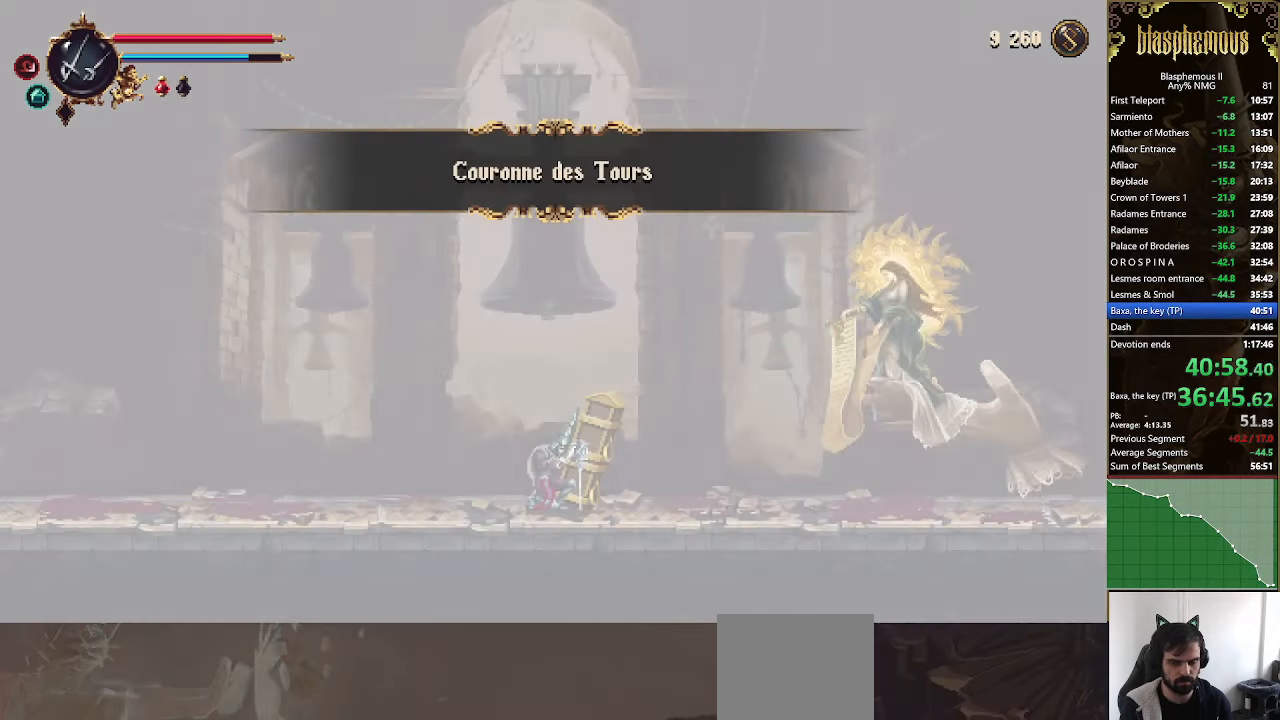
{"buttons": ["DPAD_RIGHT"], "left_stick": "center", "right_stick": "center", "events": [[33, "CROSS", "up"], [133, "CROSS", "down"], [267, "CROSS", "up"], [333, "CROSS", "down"], [467, "CROSS", "up"]]}
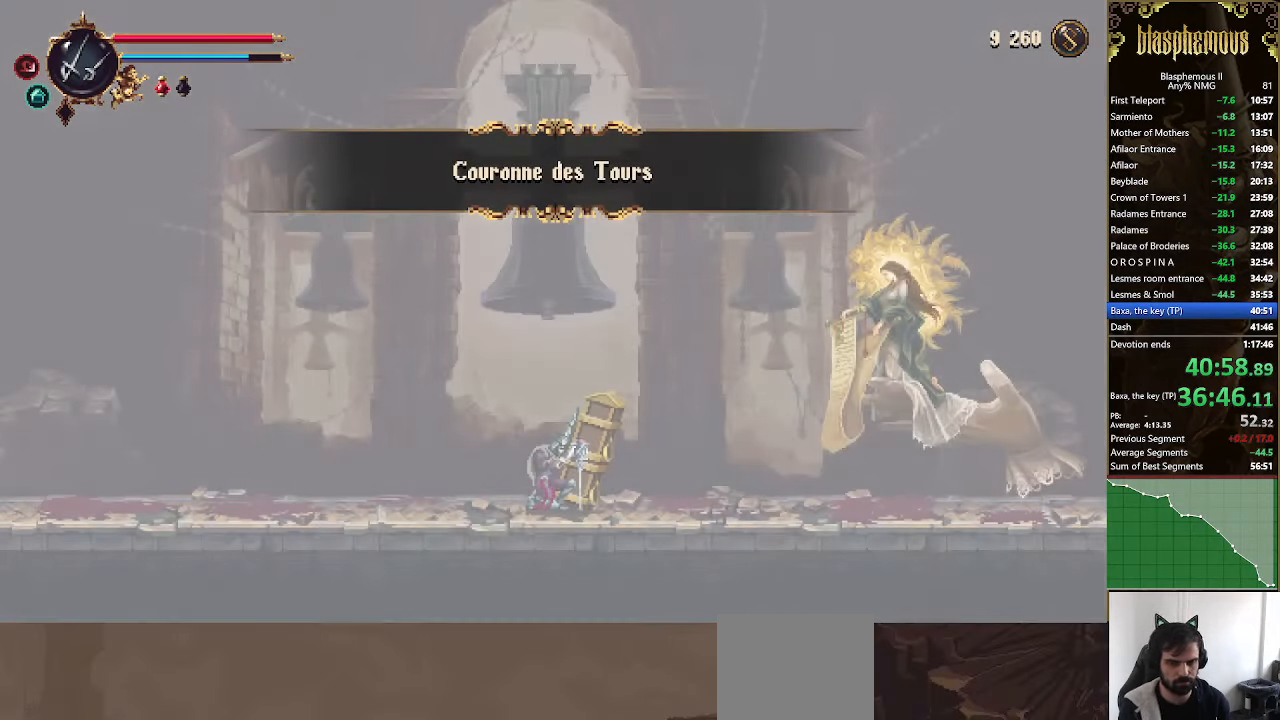
{"buttons": ["CROSS", "DPAD_RIGHT"], "left_stick": "center", "right_stick": "center", "events": [[67, "CROSS", "down"], [167, "CROSS", "up"], [267, "CROSS", "down"], [367, "CROSS", "up"], [500, "CROSS", "down"]]}
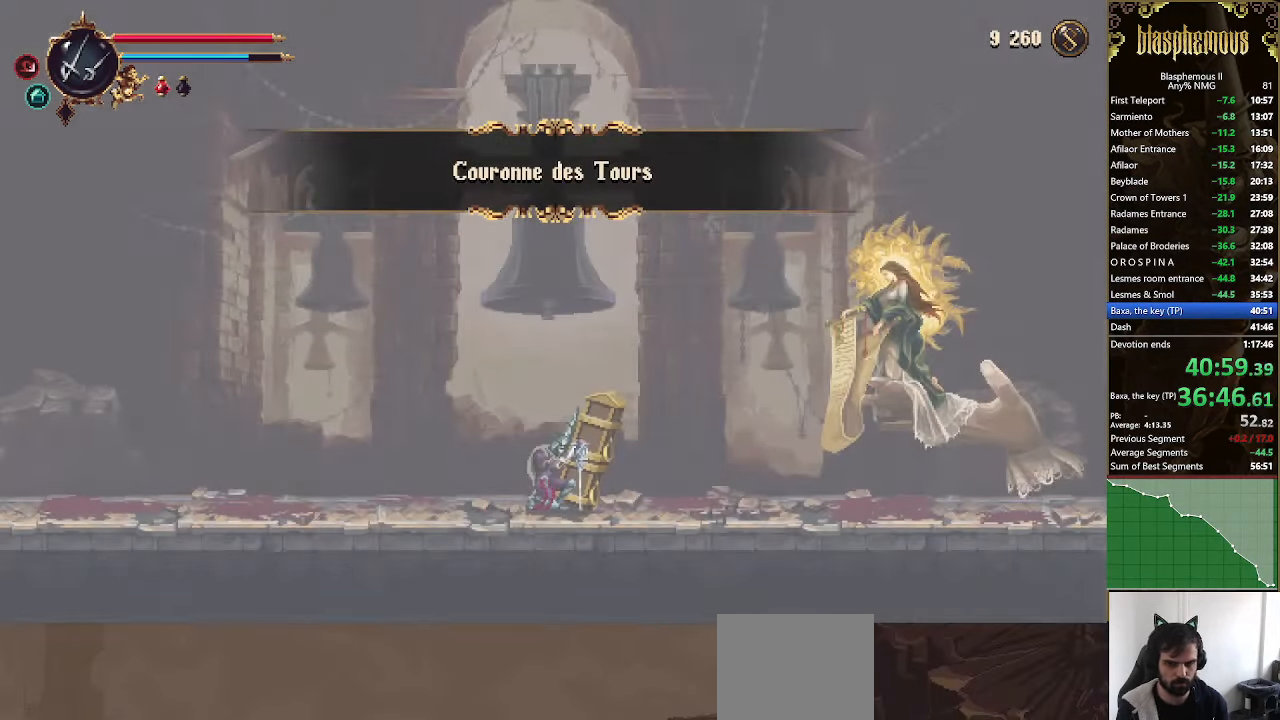
{"buttons": ["CROSS", "DPAD_RIGHT"], "left_stick": "center", "right_stick": "center", "events": [[100, "CROSS", "up"], [233, "CROSS", "down"], [333, "CROSS", "up"], [466, "CROSS", "down"]]}
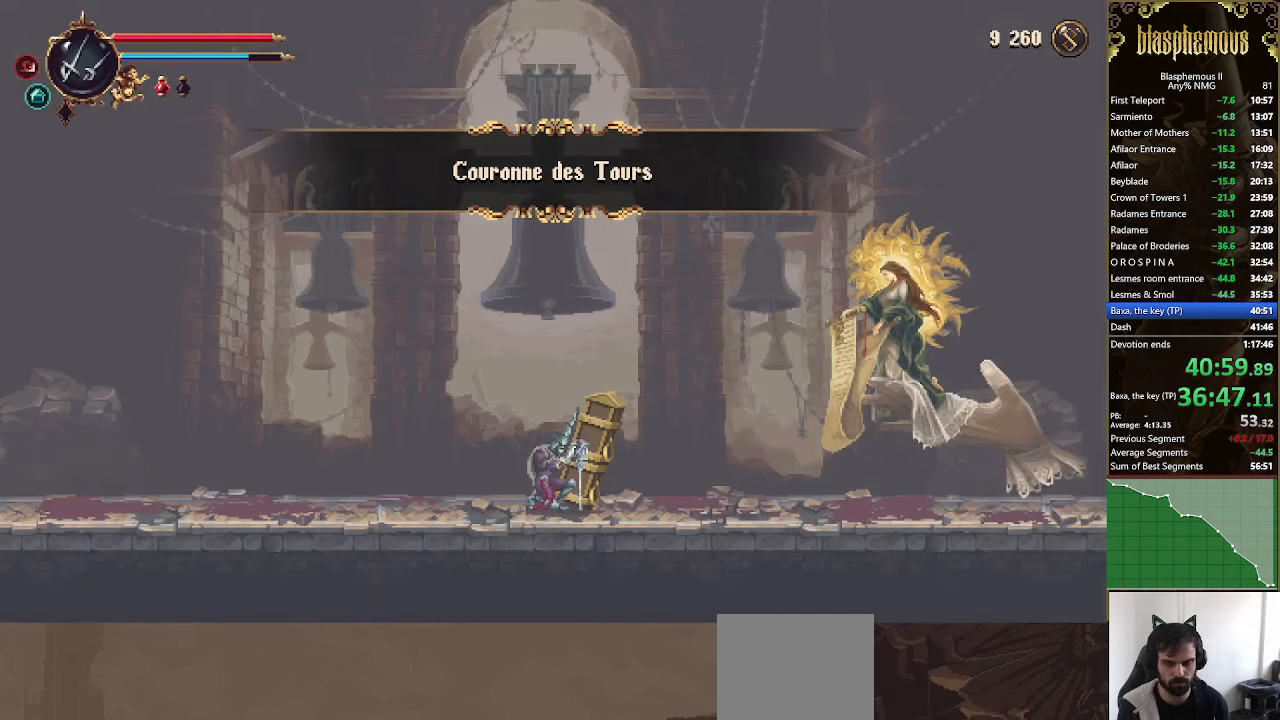
{"buttons": ["DPAD_RIGHT"], "left_stick": "center", "right_stick": "center", "events": [[66, "CROSS", "up"], [166, "CROSS", "down"], [266, "CROSS", "up"], [366, "CROSS", "down"], [500, "CROSS", "up"]]}
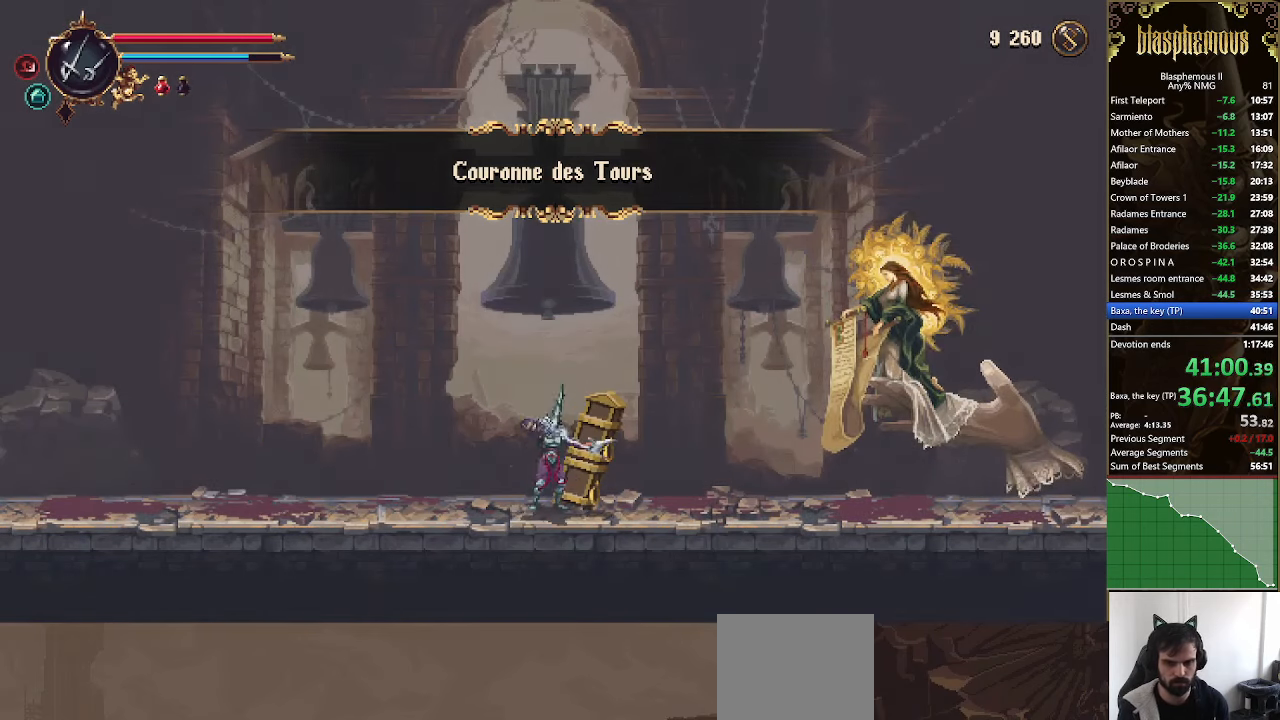
{"buttons": ["CROSS", "DPAD_RIGHT"], "left_stick": "center", "right_stick": "center", "events": [[100, "CROSS", "down"], [200, "CROSS", "up"], [300, "CROSS", "down"], [366, "CROSS", "up"], [466, "CROSS", "down"]]}
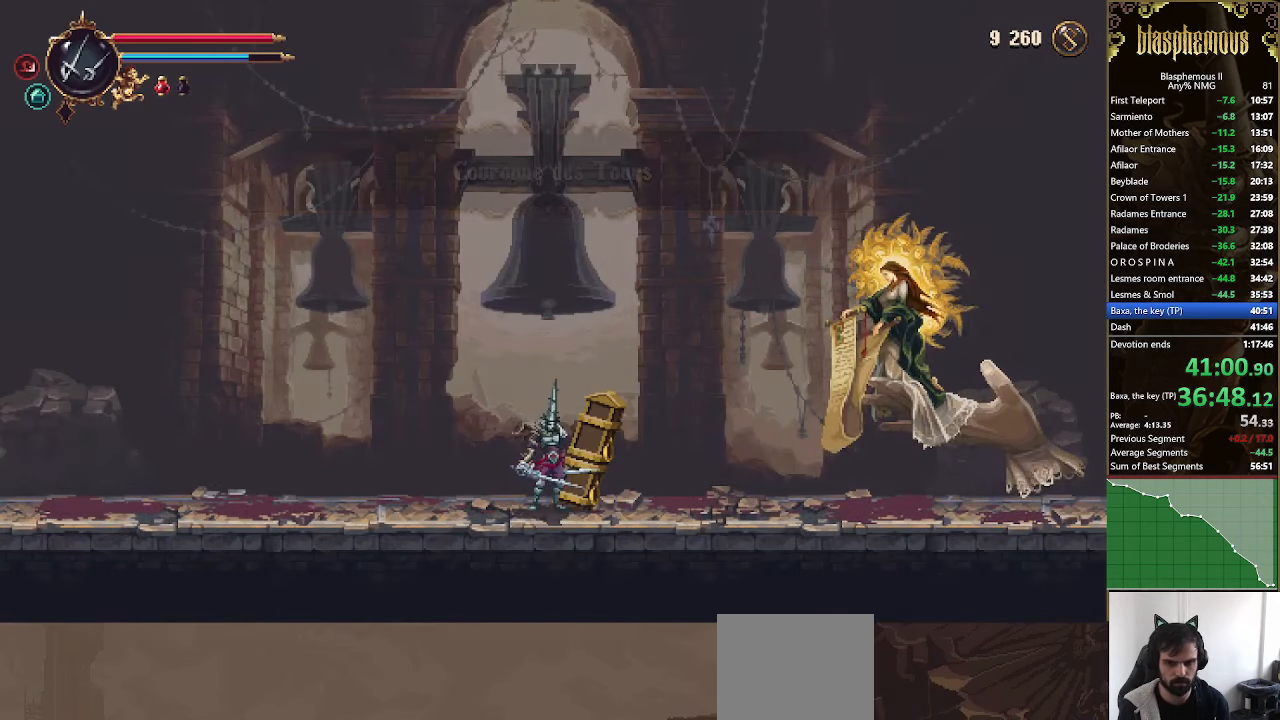
{"buttons": ["DPAD_RIGHT"], "left_stick": "center", "right_stick": "center", "events": [[66, "CROSS", "up"], [166, "CROSS", "down"], [266, "CROSS", "up"], [366, "CROSS", "down"], [466, "CROSS", "up"]]}
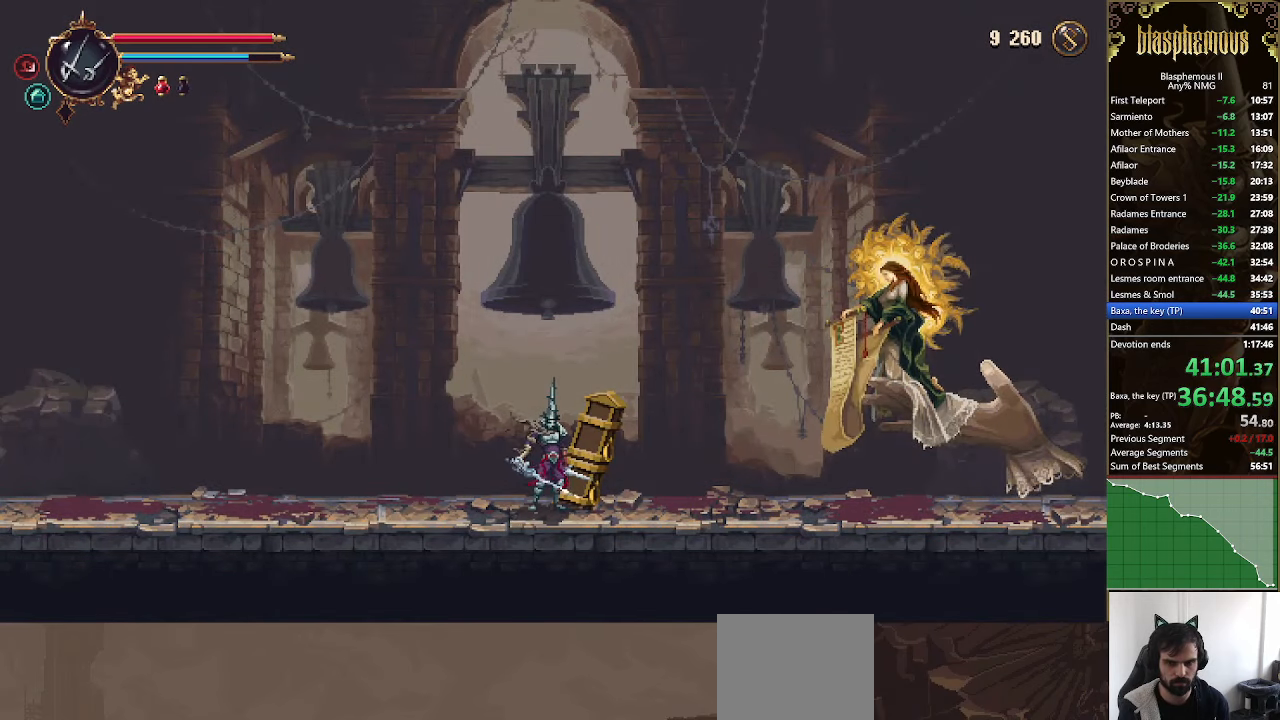
{"buttons": ["CROSS", "DPAD_RIGHT"], "left_stick": "center", "right_stick": "center", "events": [[66, "CROSS", "down"], [133, "CROSS", "up"], [266, "CROSS", "down"], [333, "CROSS", "up"], [433, "CROSS", "down"]]}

(Task)
The records above should be copied word for word, with the pictures left out.

(Result for this task)
{"buttons": ["DPAD_RIGHT"], "left_stick": "center", "right_stick": "center", "events": [[33, "CROSS", "up"], [133, "CROSS", "down"], [267, "CROSS", "up"], [333, "CROSS", "down"], [467, "CROSS", "up"]]}
{"buttons": ["CROSS", "DPAD_RIGHT"], "left_stick": "center", "right_stick": "center", "events": [[67, "CROSS", "down"], [167, "CROSS", "up"], [267, "CROSS", "down"], [367, "CROSS", "up"], [500, "CROSS", "down"]]}
{"buttons": ["CROSS", "DPAD_RIGHT"], "left_stick": "center", "right_stick": "center", "events": [[100, "CROSS", "up"], [233, "CROSS", "down"], [333, "CROSS", "up"], [466, "CROSS", "down"]]}
{"buttons": ["DPAD_RIGHT"], "left_stick": "center", "right_stick": "center", "events": [[66, "CROSS", "up"], [166, "CROSS", "down"], [266, "CROSS", "up"], [366, "CROSS", "down"], [500, "CROSS", "up"]]}
{"buttons": ["CROSS", "DPAD_RIGHT"], "left_stick": "center", "right_stick": "center", "events": [[100, "CROSS", "down"], [200, "CROSS", "up"], [300, "CROSS", "down"], [366, "CROSS", "up"], [466, "CROSS", "down"]]}
{"buttons": ["DPAD_RIGHT"], "left_stick": "center", "right_stick": "center", "events": [[66, "CROSS", "up"], [166, "CROSS", "down"], [266, "CROSS", "up"], [366, "CROSS", "down"], [466, "CROSS", "up"]]}
{"buttons": ["CROSS", "DPAD_RIGHT"], "left_stick": "center", "right_stick": "center", "events": [[66, "CROSS", "down"], [133, "CROSS", "up"], [266, "CROSS", "down"], [333, "CROSS", "up"], [433, "CROSS", "down"]]}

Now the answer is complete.